----- TEXT PROVIDED

Human Condition Image
The Human Condition
The Human Condition
The Human Condition
Established 1996
Over 400 articles

 

Traditions Series - Human Condition Section

 

 

 

 

 

boo
boo

 

Goodwill and Parroted Priorities

Copyright © 2005 Dorian Scott Cole
About this series.

Abstract

Where will goodwill lead us in the new year? What values are important? Are our values subverted by everyday catch phrases that don't reflect our values?

'Tis the season of goodwill and resolutions to do better. People sing about it on street corners, in front of homes, and in religious institutions. Thirty days of television programming are devoted to programs espousing goodwill and abundant holiday giving (spending). During the season, we all feel a little better, we throw a dime in the Salvation Army pot, maybe even man the kettle, and then like a passing season, the world gets back to the way it was. Practice run for breaking New Years resolutions? Why can't goodwill last?

----------

## INSTRUCTIONS
• 1. Using the goodwill article, decide whether each statement below agrees with it: (a) thirty days of television programming promote goodwill and holiday giving; (b) after the season, goodwill carries the world into lasting change; (c) people sing about goodwill only in religious institutions. For each statement, answer yes or no and quote the deciding words.
• 2. Output the part of the goodwill article starting at "Goodwill and Parroted" and ending at "can't goodwill last?".
• 3. Carry on writing the goodwill article from the point where it stops.

----- INFORMATION SHOWN

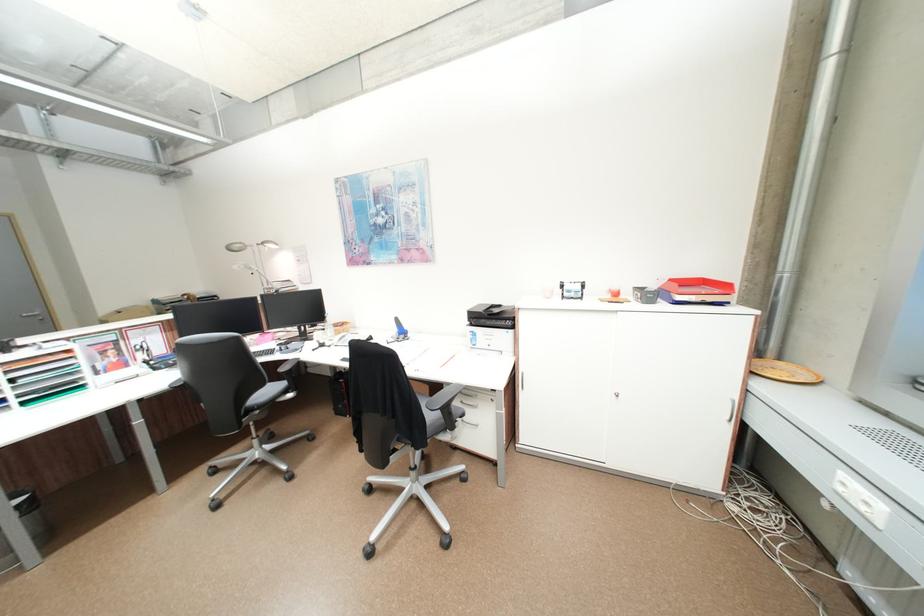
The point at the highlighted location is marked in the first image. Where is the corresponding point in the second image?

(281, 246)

----------

## ANSWERS FOR THIS EXERCISE
• 1.
(a) Yes: "Thirty days of television programming are devoted to programs espousing goodwill and abundant holiday giving (spending)."
(b) No: "and then like a passing season, the world gets back to the way it was."
(c) No: "People sing about it on street corners, in front of homes, and in religious institutions."

• 2.
Goodwill and Parroted Priorities

Copyright © 2005 Dorian Scott Cole
About this series.

Abstract

Where will goodwill lead us in the new year? What values are important? Are our values subverted by everyday catch phrases that don't reflect our values?

'Tis the season of goodwill and resolutions to do better. People sing about it on street corners, in front of homes, and in religious institutions. Thirty days of television programming are devoted to programs espousing goodwill and abundant holiday giving (spending). During the season, we all feel a little better, we throw a dime in the Salvation Army pot, maybe even man the kettle, and then like a passing season, the world gets back to the way it was. Practice run for breaking New Years resolutions? Why can't goodwill last?

• 3.
The holiday season makes us take time to think about what is really important. But often the deeper meanings get glossed over by thinking that is simplistic, reflecting values that are more parroted rhetoric than real. Those with an axe to grind or a political or social belief, circulate powerful positioning statements.

While goodwill is an earthshaking value, we have some earth-shattering simplistic ideas associated with equally simplistic values: Win or lose. Make money. Socialism VS capitalism. As long as we cast our priorities in such simplistic contrasts, our thinking is shaped for us and freedom of thought, expression, and action are subverted.

Our thinking becomes reflected in our children, as witnessed in their sports games. Some parents instill in their children, and their coaches, a "win at any cost," mentality. Is winning the only value that is important? Such thinking translates into actions of hurting other players, taking performance enhancing drugs, over-straining muscles and mind, cheating, and making children's fragile self-esteem hostage to the events of a game. The typical child will mimic a parent, or a big-league ball player, right down to chewing tobacco and spitting. Values become ingrained in children, to be championed later by them in education, business, and all other pursuits in life.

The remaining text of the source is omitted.